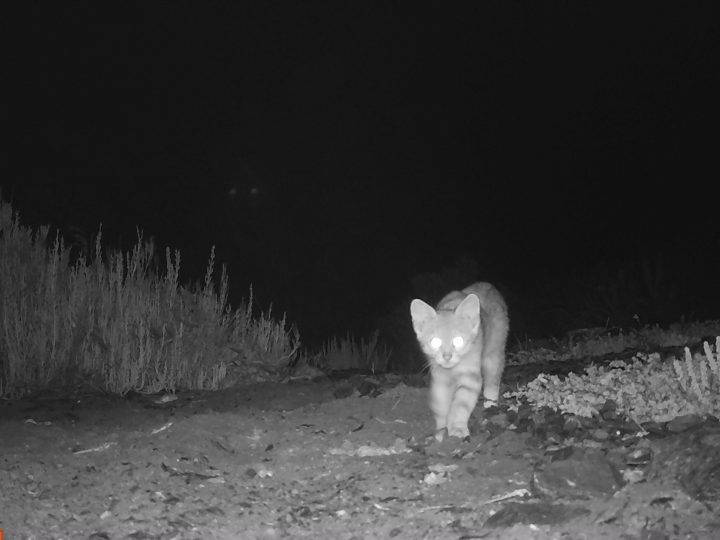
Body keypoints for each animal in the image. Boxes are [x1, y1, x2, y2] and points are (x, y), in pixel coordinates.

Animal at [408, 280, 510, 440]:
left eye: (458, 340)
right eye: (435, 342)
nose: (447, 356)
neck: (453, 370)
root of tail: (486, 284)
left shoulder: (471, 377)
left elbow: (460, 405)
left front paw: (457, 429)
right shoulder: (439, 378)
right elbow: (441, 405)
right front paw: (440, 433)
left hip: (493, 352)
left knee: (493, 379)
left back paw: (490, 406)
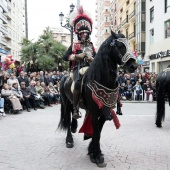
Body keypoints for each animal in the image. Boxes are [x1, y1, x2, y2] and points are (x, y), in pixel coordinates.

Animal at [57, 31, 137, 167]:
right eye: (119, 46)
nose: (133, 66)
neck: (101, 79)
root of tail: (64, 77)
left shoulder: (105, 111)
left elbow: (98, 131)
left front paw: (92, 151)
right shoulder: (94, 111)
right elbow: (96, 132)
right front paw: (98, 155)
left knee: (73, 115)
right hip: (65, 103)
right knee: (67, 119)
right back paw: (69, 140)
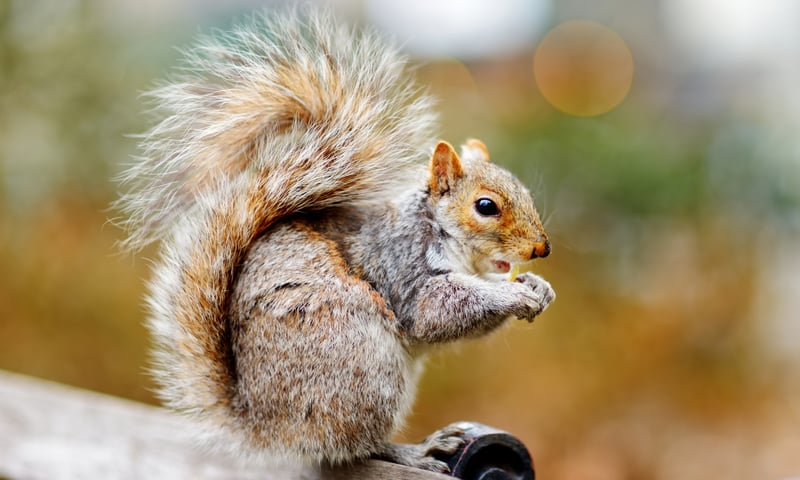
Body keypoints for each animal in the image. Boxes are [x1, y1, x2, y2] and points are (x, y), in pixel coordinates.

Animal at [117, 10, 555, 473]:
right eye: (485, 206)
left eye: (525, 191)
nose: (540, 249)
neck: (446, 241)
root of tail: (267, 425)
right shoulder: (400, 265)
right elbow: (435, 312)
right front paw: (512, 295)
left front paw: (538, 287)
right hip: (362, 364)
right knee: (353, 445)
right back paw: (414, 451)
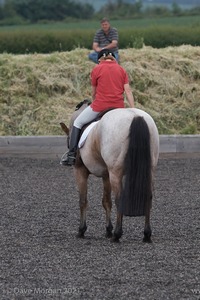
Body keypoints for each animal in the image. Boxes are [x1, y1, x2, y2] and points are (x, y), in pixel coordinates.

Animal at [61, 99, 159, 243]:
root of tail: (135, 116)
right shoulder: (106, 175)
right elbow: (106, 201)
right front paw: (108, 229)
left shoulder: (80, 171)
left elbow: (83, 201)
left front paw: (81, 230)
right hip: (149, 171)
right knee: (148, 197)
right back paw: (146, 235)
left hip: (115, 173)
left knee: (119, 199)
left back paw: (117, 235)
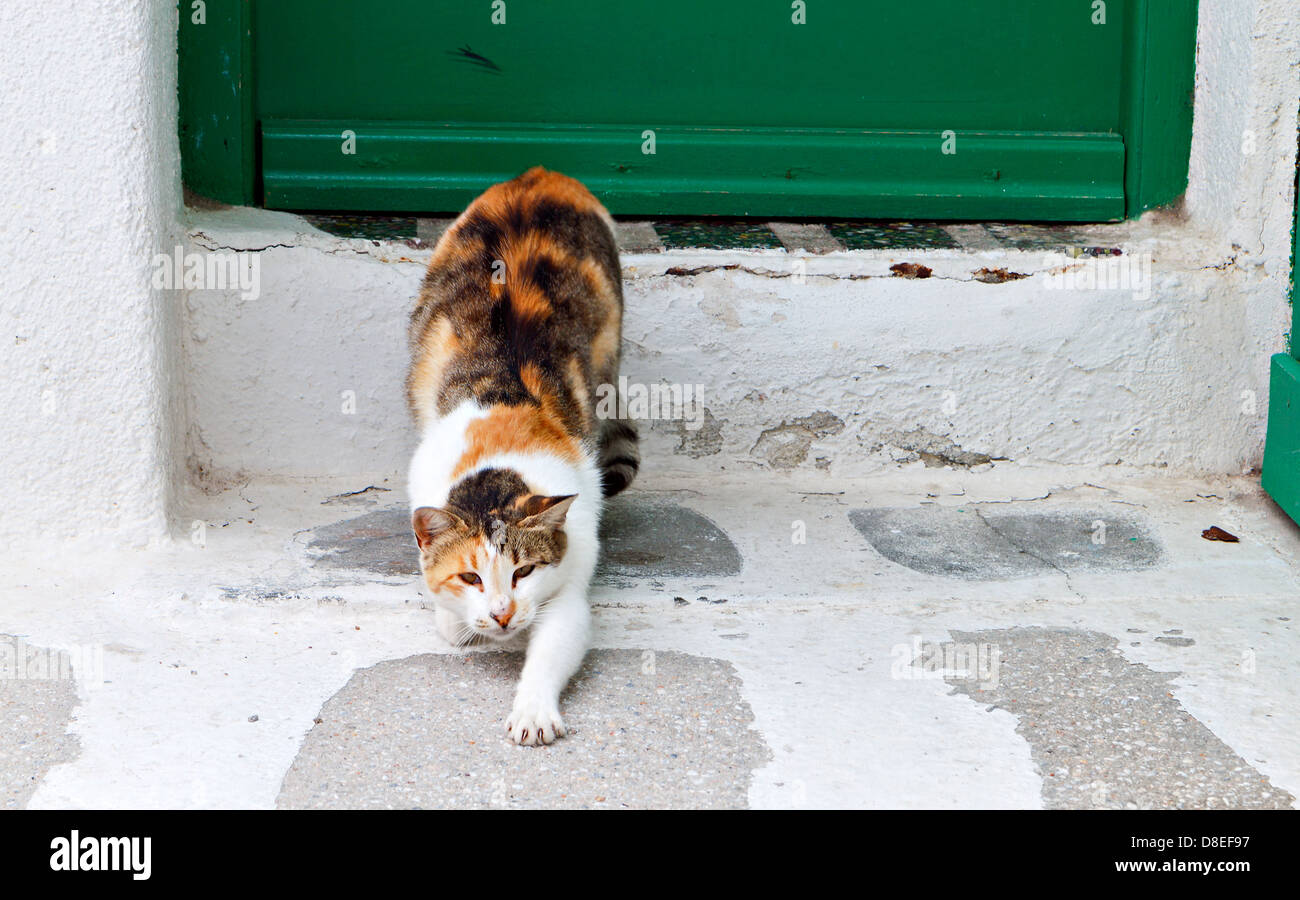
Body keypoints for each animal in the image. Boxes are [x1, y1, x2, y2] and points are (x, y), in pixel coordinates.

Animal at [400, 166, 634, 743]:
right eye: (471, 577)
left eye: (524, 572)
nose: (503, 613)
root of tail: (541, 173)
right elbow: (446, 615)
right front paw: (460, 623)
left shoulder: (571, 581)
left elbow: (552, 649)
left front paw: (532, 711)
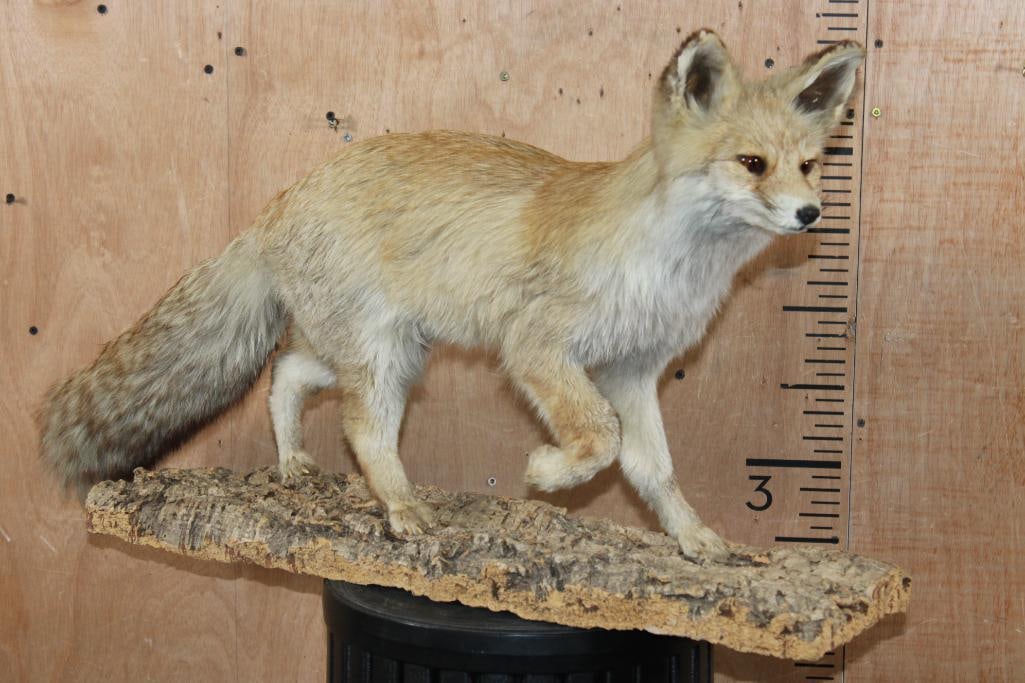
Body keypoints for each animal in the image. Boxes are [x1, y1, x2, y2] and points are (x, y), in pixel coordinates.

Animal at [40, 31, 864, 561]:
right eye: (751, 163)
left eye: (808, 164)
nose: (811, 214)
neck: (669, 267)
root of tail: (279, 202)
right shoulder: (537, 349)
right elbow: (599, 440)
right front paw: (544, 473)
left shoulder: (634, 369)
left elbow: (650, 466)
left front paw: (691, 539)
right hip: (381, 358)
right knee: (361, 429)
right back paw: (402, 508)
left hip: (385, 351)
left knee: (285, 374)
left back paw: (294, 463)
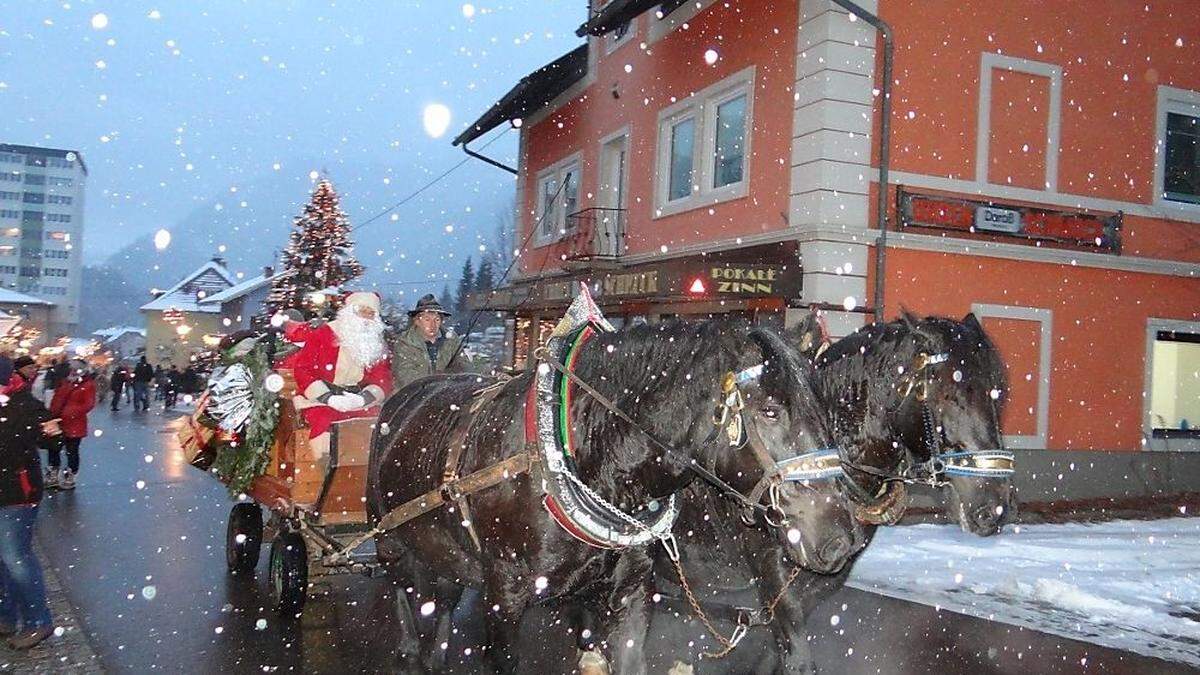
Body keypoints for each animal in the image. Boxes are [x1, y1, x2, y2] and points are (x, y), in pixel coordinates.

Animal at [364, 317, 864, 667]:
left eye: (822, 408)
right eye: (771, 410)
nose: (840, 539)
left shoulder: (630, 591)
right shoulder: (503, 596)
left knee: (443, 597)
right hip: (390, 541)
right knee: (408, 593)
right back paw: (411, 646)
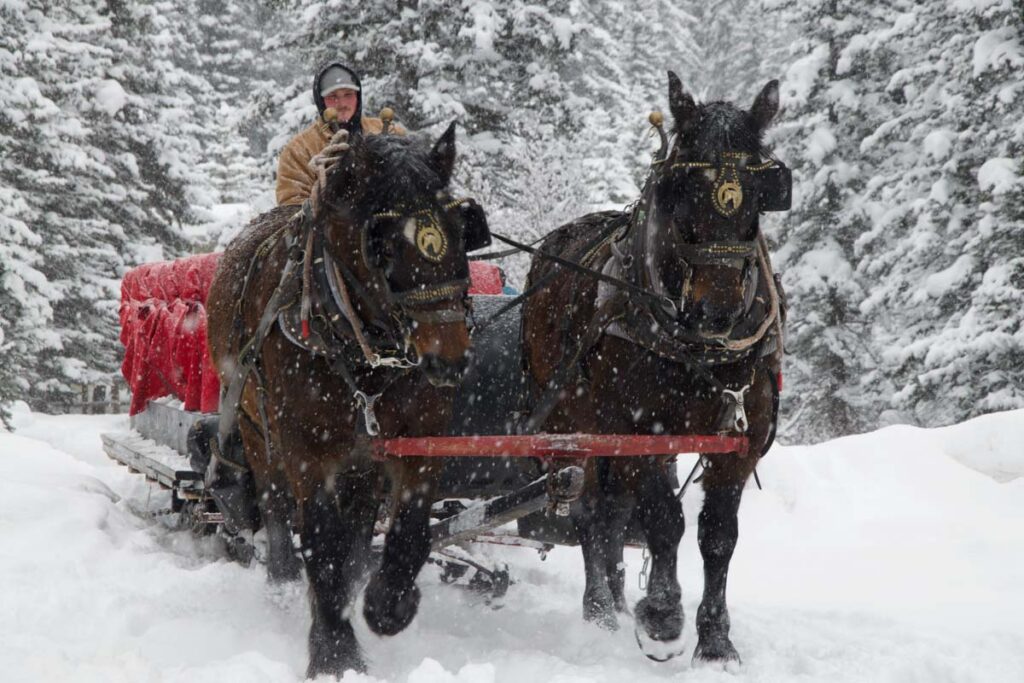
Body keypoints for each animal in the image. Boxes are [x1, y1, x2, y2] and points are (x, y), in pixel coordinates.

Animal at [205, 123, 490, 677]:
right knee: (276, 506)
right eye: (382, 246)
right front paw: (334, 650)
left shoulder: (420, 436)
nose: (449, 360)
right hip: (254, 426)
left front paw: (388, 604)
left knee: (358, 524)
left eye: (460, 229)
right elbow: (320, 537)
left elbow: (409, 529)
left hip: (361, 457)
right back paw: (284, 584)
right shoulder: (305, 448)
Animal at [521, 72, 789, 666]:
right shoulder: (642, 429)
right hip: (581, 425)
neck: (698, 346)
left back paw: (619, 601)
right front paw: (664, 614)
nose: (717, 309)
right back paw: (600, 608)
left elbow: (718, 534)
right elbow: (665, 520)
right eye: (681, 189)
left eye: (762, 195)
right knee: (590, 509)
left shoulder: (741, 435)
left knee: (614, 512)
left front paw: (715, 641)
------------------------------------------------
**To do**.
In the copy, include every entry above exactly and leave out each picture.

**Answer space**.
Body keypoints for each animal in the image. Boxes are [x1, y1, x2, y2] and points are (x, y), in pixel coordinates.

Animal at [408, 280, 510, 440]:
left eye: (458, 340)
right eye: (435, 342)
nose: (447, 356)
neck: (453, 370)
root of tail: (486, 284)
left shoulder: (471, 377)
left elbow: (460, 405)
left front paw: (457, 429)
right shoulder: (439, 378)
right elbow: (441, 405)
right front paw: (440, 433)
left hip: (493, 352)
left knee: (493, 379)
left back paw: (490, 406)
Body keypoints for each animal in the image. Boxes are [x1, y1, x2, y2] and points are (x, y), in pixel coordinates.

Animal at [57, 31, 137, 167]:
right eye: (119, 46)
nose: (133, 66)
neck: (101, 79)
root of tail: (64, 77)
left shoulder: (105, 111)
left elbow: (98, 131)
left front paw: (92, 151)
right shoulder: (94, 111)
right elbow: (96, 132)
right front paw: (98, 155)
left knee: (73, 115)
right hip: (65, 103)
right knee: (67, 119)
right back paw: (69, 140)
Body keypoints for each animal in the image. Boxes are [x1, y1, x2, y2] and points are (x, y), in pixel coordinates.

Animal at [117, 10, 555, 473]:
right eye: (485, 206)
left eye: (525, 191)
nose: (540, 249)
neck: (446, 241)
root of tail: (267, 425)
right shoulder: (400, 265)
right elbow: (435, 312)
right front paw: (512, 295)
left front paw: (538, 287)
right hip: (362, 364)
right knee: (353, 445)
right back paw: (414, 451)
Body keypoints for each animal in the image. Boxes are [x1, y1, x2, y2] and points are (x, y), in pixel coordinates.

Animal at [61, 99, 159, 243]:
root of tail: (135, 116)
right shoulder: (106, 175)
right elbow: (106, 201)
right front paw: (108, 229)
left shoulder: (80, 171)
left elbow: (83, 201)
left front paw: (81, 230)
right hip: (149, 171)
right knee: (148, 197)
right back paw: (146, 235)
left hip: (115, 173)
left knee: (119, 199)
left back paw: (117, 235)
Body keypoints for each animal in the image. Boxes are [x1, y1, x2, y2] and points are (x, y), in pixel coordinates.

Animal at [400, 166, 634, 743]:
right eye: (471, 577)
left eye: (524, 572)
nose: (503, 613)
root of tail: (541, 173)
right elbow: (446, 615)
right front paw: (460, 623)
left shoulder: (571, 581)
left elbow: (552, 649)
left front paw: (532, 711)
Body keypoints for each animal in the image. Boxes are [x1, y1, x2, y2] and points are (x, y), in pixel coordinates.

Animal at [40, 31, 864, 561]:
right eye: (751, 163)
left eye: (808, 164)
nose: (811, 214)
neck: (669, 267)
root of tail: (279, 202)
right shoulder: (537, 349)
right elbow: (599, 440)
right front paw: (544, 473)
left shoulder: (634, 369)
left elbow: (650, 466)
left front paw: (691, 539)
right hip: (381, 358)
right knee: (361, 429)
right back paw: (402, 508)
left hip: (385, 351)
left knee: (285, 374)
left back paw: (294, 463)
Body keypoints for each animal in the image. Boxes are [x1, y1, x2, y2] and points are (x, y), in pixel coordinates.

Animal at [364, 317, 864, 667]:
left eye: (822, 408)
right eye: (771, 410)
nose: (840, 539)
left shoulder: (630, 591)
right shoulder: (503, 596)
left knee: (443, 597)
right hip: (390, 541)
right knee: (408, 593)
right back paw: (411, 646)
Body keypoints for each animal in the image. Boxes are [x1, y1, x2, y2] and points are (x, y), in pixel coordinates.

Animal at [205, 123, 490, 677]:
right knee: (276, 506)
right eye: (382, 246)
right front paw: (334, 650)
left shoulder: (420, 436)
nose: (449, 360)
right hip: (254, 426)
left front paw: (388, 604)
left knee: (358, 524)
left eye: (460, 229)
right elbow: (320, 537)
left elbow: (409, 529)
left hip: (361, 457)
right back paw: (284, 584)
right shoulder: (305, 448)
Animal at [521, 72, 789, 666]:
right shoulder: (642, 429)
right hip: (581, 425)
neck: (698, 346)
left back paw: (619, 601)
right front paw: (664, 614)
nose: (717, 309)
right back paw: (600, 608)
left elbow: (718, 534)
right elbow: (665, 520)
right eye: (681, 189)
left eye: (762, 195)
right knee: (590, 509)
left shoulder: (741, 435)
left knee: (614, 512)
left front paw: (715, 641)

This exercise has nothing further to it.